**PROBLEM DESCRIPTION:** Beginning with the line that has "[148,499,163,512] 9. -> [497,657,519,675] 3.", write out each line down to the end of the records below exactly, and include no pictures.

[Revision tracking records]
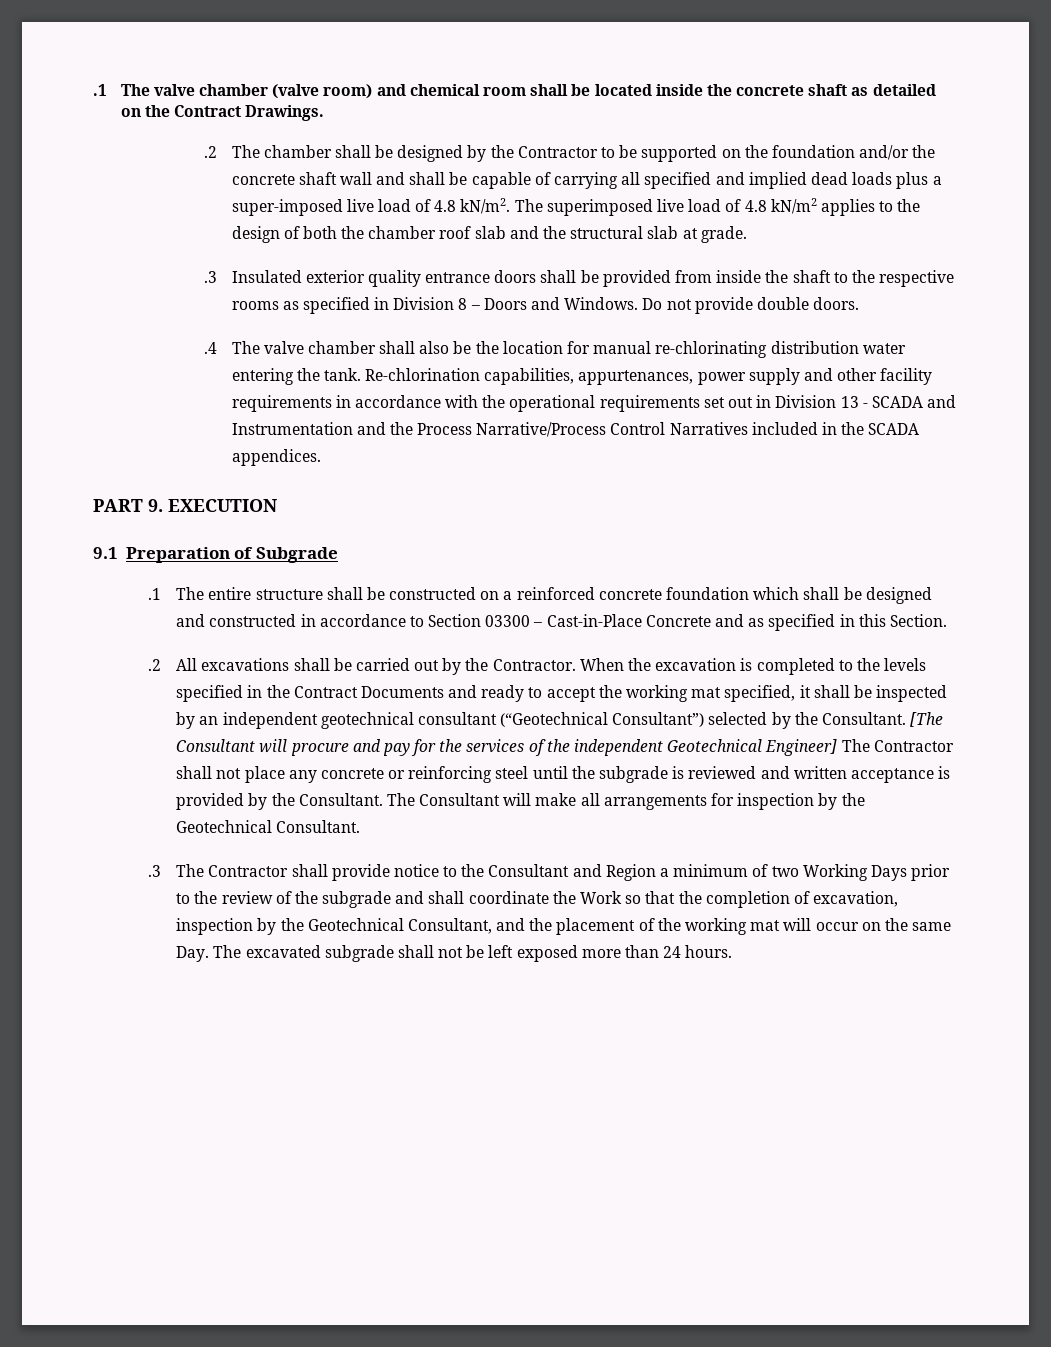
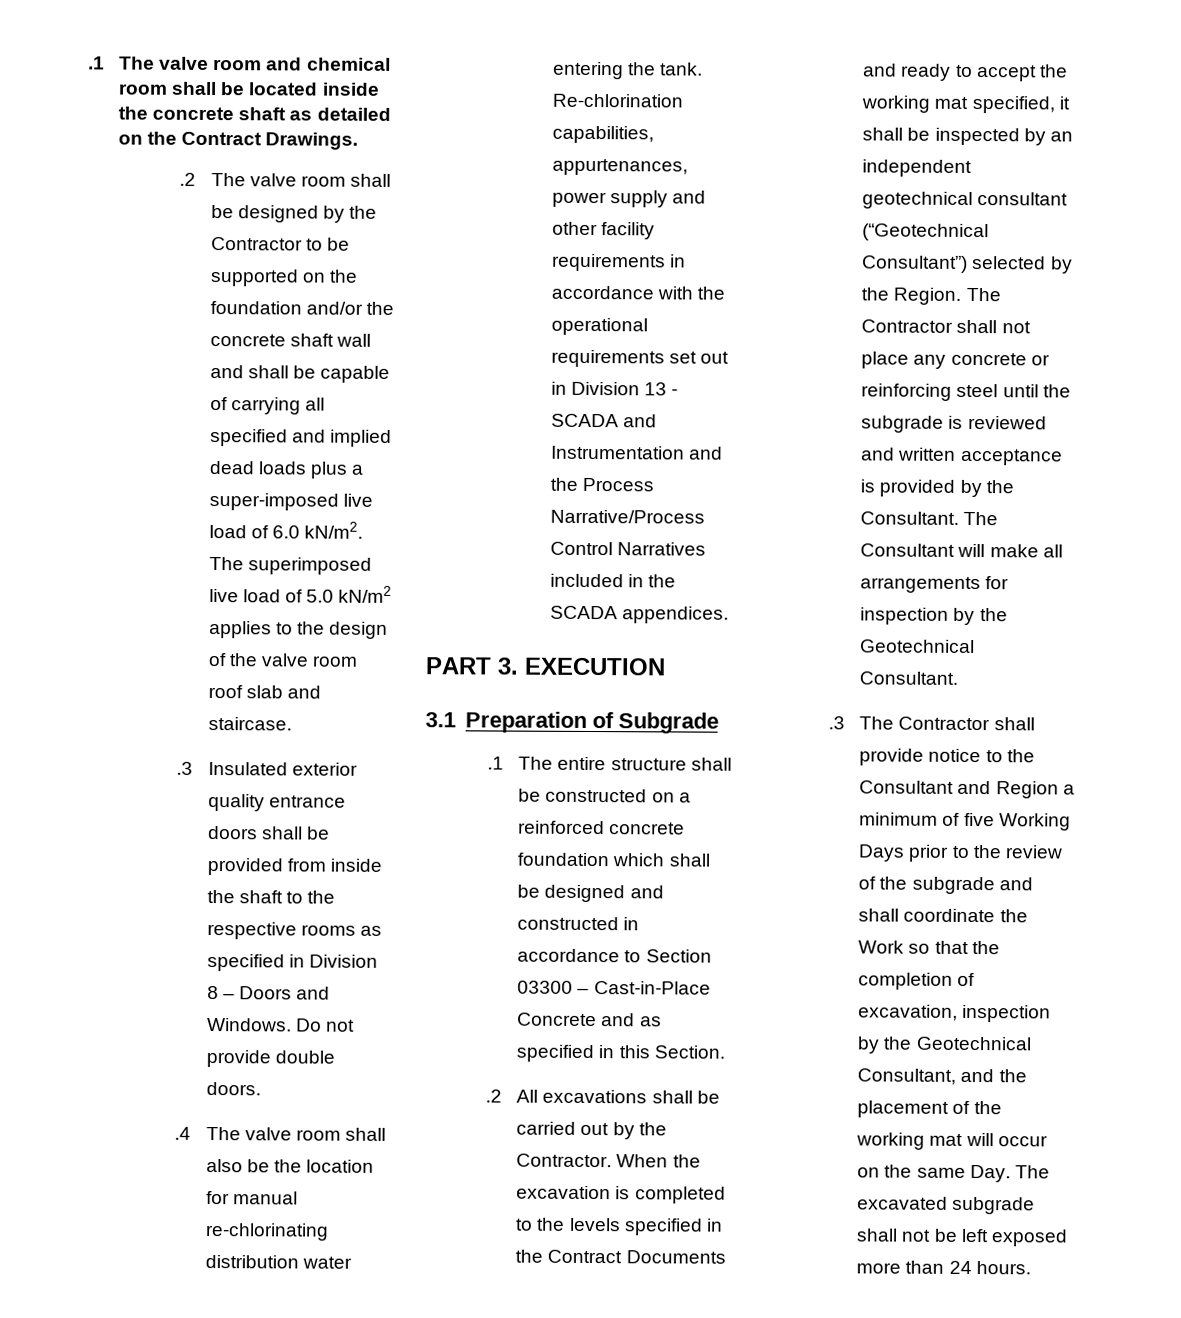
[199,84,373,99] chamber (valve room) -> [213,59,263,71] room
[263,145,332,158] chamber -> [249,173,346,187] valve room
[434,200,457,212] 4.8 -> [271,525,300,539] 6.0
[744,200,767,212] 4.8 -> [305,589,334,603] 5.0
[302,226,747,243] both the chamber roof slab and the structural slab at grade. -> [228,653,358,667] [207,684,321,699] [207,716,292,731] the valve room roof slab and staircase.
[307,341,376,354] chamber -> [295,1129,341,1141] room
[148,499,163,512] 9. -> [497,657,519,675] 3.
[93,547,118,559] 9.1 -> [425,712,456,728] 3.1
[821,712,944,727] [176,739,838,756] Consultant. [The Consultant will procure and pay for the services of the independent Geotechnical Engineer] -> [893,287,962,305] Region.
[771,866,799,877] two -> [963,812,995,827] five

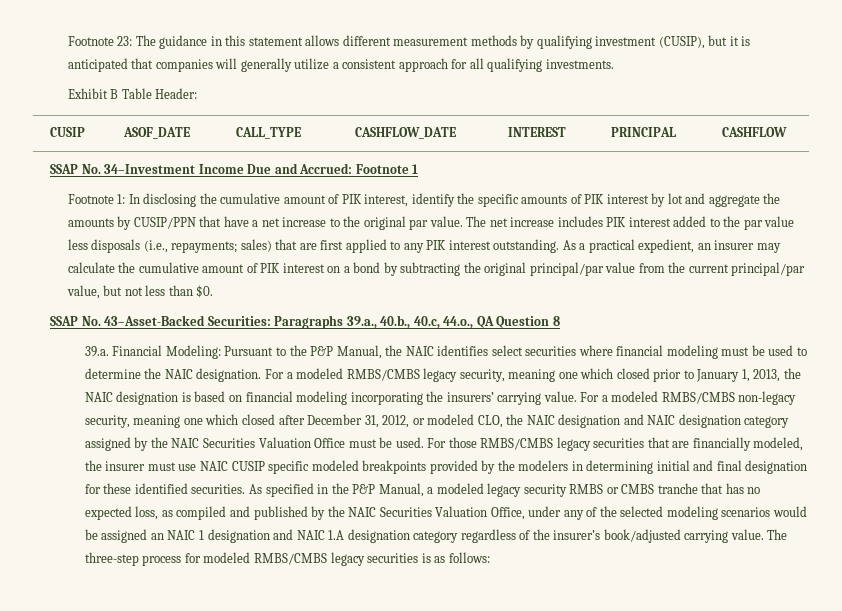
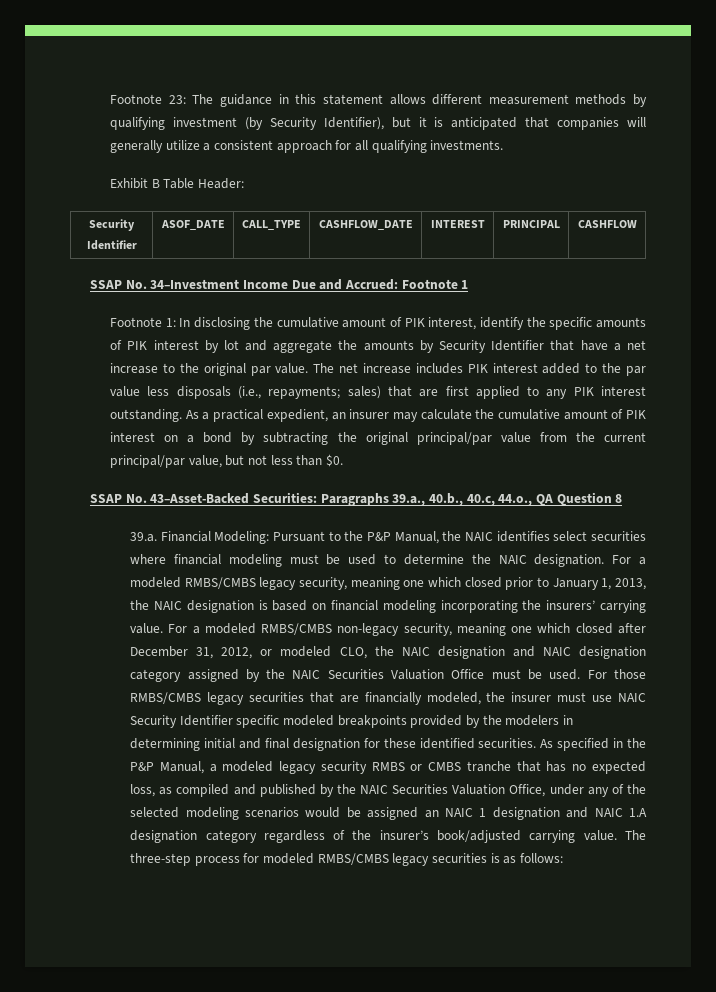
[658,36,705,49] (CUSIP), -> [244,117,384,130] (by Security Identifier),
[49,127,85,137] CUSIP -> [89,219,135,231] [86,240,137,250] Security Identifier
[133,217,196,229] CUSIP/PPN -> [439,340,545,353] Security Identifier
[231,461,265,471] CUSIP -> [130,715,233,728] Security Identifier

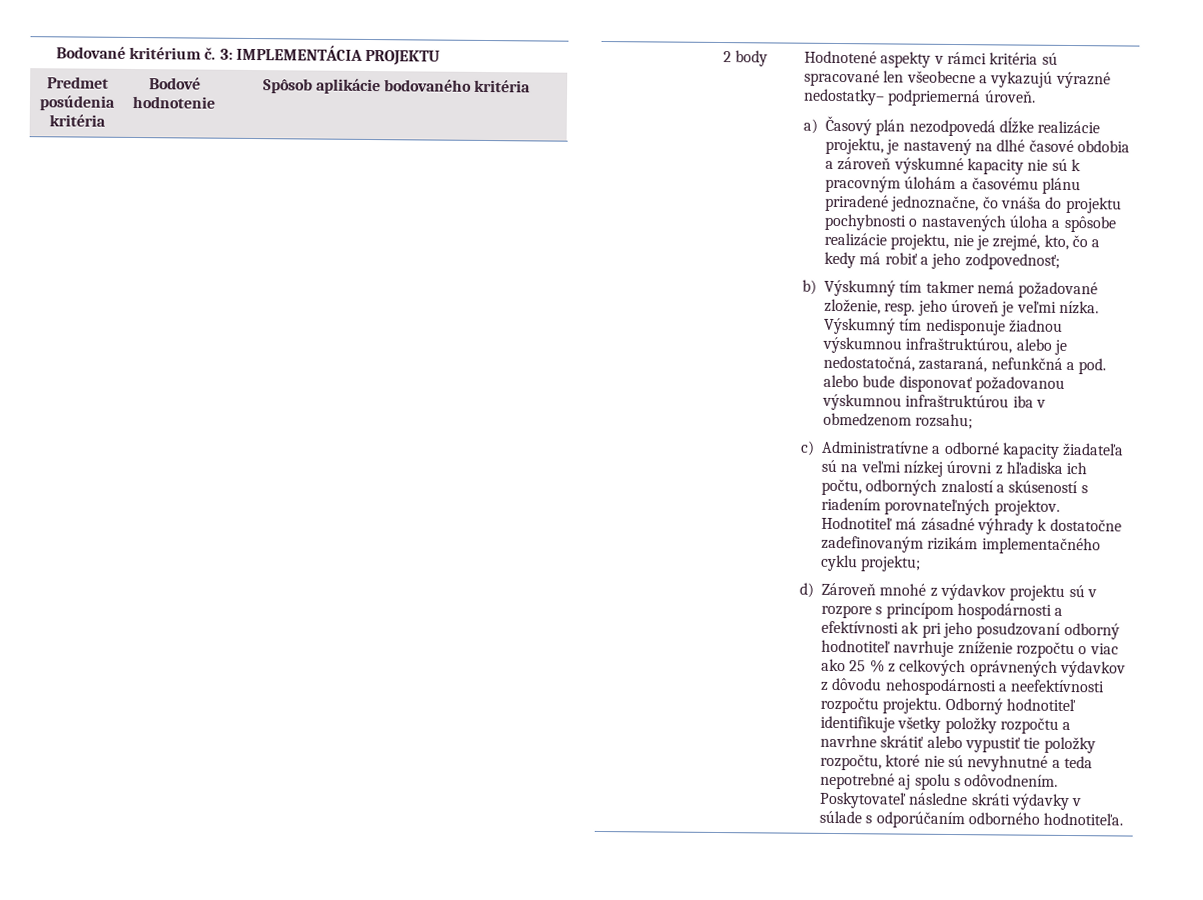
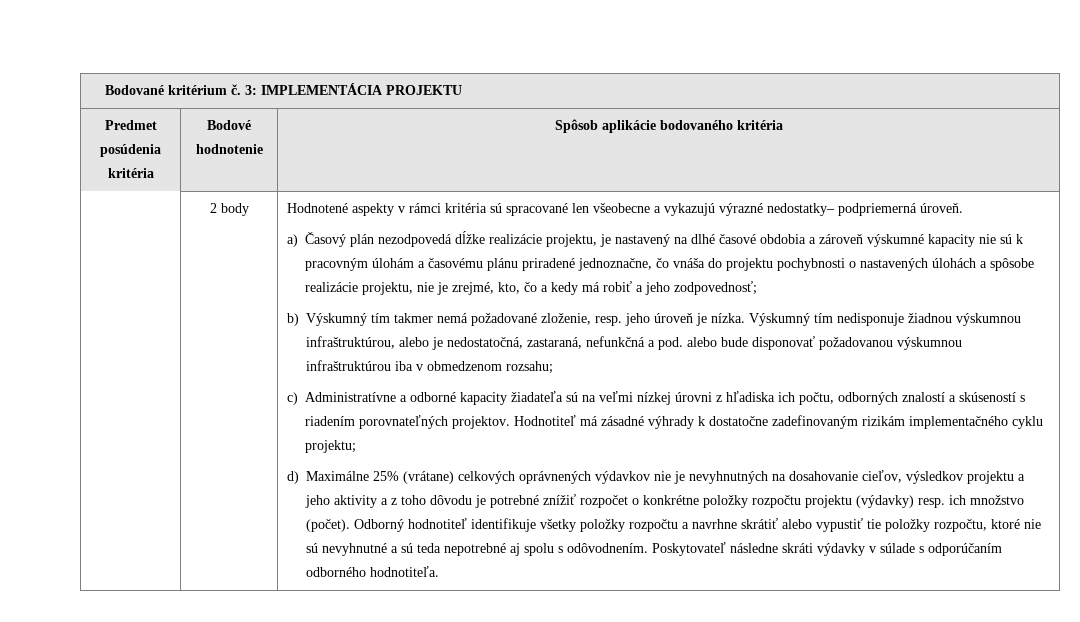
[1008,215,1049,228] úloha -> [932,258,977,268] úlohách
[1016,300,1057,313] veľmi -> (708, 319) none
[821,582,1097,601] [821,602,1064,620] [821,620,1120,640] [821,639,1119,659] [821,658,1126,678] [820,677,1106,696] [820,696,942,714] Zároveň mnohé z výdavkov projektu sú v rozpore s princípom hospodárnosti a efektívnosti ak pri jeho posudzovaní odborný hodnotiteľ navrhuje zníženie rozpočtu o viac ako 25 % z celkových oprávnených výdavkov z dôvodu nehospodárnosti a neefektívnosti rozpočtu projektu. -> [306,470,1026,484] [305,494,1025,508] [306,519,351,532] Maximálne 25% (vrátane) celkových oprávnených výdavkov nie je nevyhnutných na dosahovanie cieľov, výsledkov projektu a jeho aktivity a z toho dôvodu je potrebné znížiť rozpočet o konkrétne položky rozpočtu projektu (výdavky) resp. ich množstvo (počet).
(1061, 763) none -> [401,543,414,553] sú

**SOLUTION BELOW:**
[148,499,163,512] 9. -> [497,657,519,675] 3.
[93,547,118,559] 9.1 -> [425,712,456,728] 3.1
[821,712,944,727] [176,739,838,756] Consultant. [The Consultant will procure and pay for the services of the independent Geotechnical Engineer] -> [893,287,962,305] Region.
[771,866,799,877] two -> [963,812,995,827] five

[658,36,705,49] (CUSIP), -> [244,117,384,130] (by Security Identifier),
[49,127,85,137] CUSIP -> [89,219,135,231] [86,240,137,250] Security Identifier
[133,217,196,229] CUSIP/PPN -> [439,340,545,353] Security Identifier
[231,461,265,471] CUSIP -> [130,715,233,728] Security Identifier

[1008,215,1049,228] úloha -> [932,258,977,268] úlohách
[1016,300,1057,313] veľmi -> (708, 319) none
[821,582,1097,601] [821,602,1064,620] [821,620,1120,640] [821,639,1119,659] [821,658,1126,678] [820,677,1106,696] [820,696,942,714] Zároveň mnohé z výdavkov projektu sú v rozpore s princípom hospodárnosti a efektívnosti ak pri jeho posudzovaní odborný hodnotiteľ navrhuje zníženie rozpočtu o viac ako 25 % z celkových oprávnených výdavkov z dôvodu nehospodárnosti a neefektívnosti rozpočtu projektu. -> [306,470,1026,484] [305,494,1025,508] [306,519,351,532] Maximálne 25% (vrátane) celkových oprávnených výdavkov nie je nevyhnutných na dosahovanie cieľov, výsledkov projektu a jeho aktivity a z toho dôvodu je potrebné znížiť rozpočet o konkrétne položky rozpočtu projektu (výdavky) resp. ich množstvo (počet).
(1061, 763) none -> [401,543,414,553] sú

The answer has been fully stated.